Required work: Please set down every entry below exactly as given.

The records:
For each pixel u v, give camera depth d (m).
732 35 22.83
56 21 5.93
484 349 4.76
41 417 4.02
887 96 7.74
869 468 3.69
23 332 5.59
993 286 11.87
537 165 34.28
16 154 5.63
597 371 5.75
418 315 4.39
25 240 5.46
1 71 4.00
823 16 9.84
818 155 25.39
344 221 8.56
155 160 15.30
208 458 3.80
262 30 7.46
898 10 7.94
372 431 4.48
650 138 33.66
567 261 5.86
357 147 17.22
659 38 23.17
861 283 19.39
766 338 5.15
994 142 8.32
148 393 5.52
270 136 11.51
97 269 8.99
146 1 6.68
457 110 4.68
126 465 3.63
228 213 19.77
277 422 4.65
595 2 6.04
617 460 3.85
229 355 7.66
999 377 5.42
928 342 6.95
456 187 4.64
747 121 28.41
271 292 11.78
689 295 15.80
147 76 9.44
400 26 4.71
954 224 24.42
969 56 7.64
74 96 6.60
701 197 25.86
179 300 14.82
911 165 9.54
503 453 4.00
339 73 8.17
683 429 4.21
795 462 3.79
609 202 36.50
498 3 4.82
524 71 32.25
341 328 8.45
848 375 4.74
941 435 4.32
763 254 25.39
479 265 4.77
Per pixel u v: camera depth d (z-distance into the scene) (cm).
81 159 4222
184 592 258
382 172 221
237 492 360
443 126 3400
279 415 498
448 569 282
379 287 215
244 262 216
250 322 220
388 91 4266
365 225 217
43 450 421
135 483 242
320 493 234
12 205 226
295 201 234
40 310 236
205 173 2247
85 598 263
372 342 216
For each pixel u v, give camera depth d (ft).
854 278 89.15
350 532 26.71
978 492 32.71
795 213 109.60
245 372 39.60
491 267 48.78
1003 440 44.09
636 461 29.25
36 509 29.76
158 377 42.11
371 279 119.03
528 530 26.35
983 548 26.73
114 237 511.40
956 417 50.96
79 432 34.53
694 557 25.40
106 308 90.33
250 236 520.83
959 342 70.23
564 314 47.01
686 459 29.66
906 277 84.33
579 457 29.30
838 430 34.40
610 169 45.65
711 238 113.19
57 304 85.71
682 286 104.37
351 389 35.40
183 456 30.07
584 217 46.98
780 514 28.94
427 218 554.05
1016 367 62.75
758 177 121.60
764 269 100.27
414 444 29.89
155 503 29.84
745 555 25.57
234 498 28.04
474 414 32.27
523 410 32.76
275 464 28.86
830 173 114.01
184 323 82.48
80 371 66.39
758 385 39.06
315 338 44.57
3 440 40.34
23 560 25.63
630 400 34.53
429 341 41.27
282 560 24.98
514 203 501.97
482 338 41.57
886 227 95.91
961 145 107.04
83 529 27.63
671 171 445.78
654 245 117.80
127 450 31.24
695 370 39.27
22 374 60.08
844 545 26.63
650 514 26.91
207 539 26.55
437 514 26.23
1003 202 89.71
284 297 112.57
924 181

Exercise answer:
For each pixel u v, give camera depth d (m).
732 35 22.83
56 21 5.93
484 349 4.76
41 417 4.02
887 96 7.74
869 468 3.69
23 332 5.59
993 286 11.87
537 165 34.28
16 154 5.63
597 371 5.75
418 315 4.39
25 240 5.46
1 71 4.00
823 16 9.84
818 155 25.39
344 221 8.56
155 160 15.30
208 458 3.80
262 30 7.46
898 10 7.94
372 431 4.48
650 138 33.66
567 261 5.86
357 147 17.22
659 38 23.17
861 283 19.39
766 338 5.15
994 142 8.32
148 393 5.52
270 136 11.51
97 269 8.99
146 1 6.68
457 110 4.68
126 465 3.63
228 213 19.77
277 422 4.65
595 2 6.04
617 460 3.85
229 355 7.66
999 377 5.42
928 342 6.95
456 187 4.64
747 121 28.41
271 292 11.78
689 295 15.80
147 76 9.44
400 26 4.71
954 224 24.42
969 56 7.64
74 96 6.60
701 197 25.86
179 300 14.82
911 165 9.54
503 453 4.00
339 73 8.17
683 429 4.21
795 462 3.79
609 202 36.50
498 3 4.82
524 71 32.25
341 328 8.45
848 375 4.74
941 435 4.32
763 254 25.39
479 265 4.77
Per pixel u v: camera depth d (z-distance into the scene) (cm).
81 159 4222
184 592 258
382 172 221
237 492 360
443 126 3400
279 415 498
448 569 282
379 287 215
244 262 216
250 322 220
388 91 4266
365 225 217
43 450 421
135 483 242
320 493 234
12 205 226
295 201 234
40 310 236
205 173 2247
85 598 263
372 342 216
For each pixel u v, give camera depth d (ft).
854 278 89.15
350 532 26.71
978 492 32.71
795 213 109.60
245 372 39.60
491 267 48.78
1003 440 44.09
636 461 29.25
36 509 29.76
158 377 42.11
371 279 119.03
528 530 26.35
983 548 26.73
114 237 511.40
956 417 50.96
79 432 34.53
694 557 25.40
106 308 90.33
250 236 520.83
959 342 70.23
564 314 47.01
686 459 29.66
906 277 84.33
579 457 29.30
838 430 34.40
610 169 45.65
711 238 113.19
57 304 85.71
682 286 104.37
351 389 35.40
183 456 30.07
584 217 46.98
780 514 28.94
427 218 554.05
1016 367 62.75
758 177 121.60
764 269 100.27
414 444 29.89
155 503 29.84
745 555 25.57
234 498 28.04
474 414 32.27
523 410 32.76
275 464 28.86
830 173 114.01
184 323 82.48
80 371 66.39
758 385 39.06
315 338 44.57
3 440 40.34
23 560 25.63
630 400 34.53
429 341 41.27
282 560 24.98
514 203 501.97
482 338 41.57
886 227 95.91
961 145 107.04
83 529 27.63
671 171 445.78
654 245 117.80
127 450 31.24
695 370 39.27
22 374 60.08
844 545 26.63
650 514 26.91
207 539 26.55
437 514 26.23
1003 202 89.71
284 297 112.57
924 181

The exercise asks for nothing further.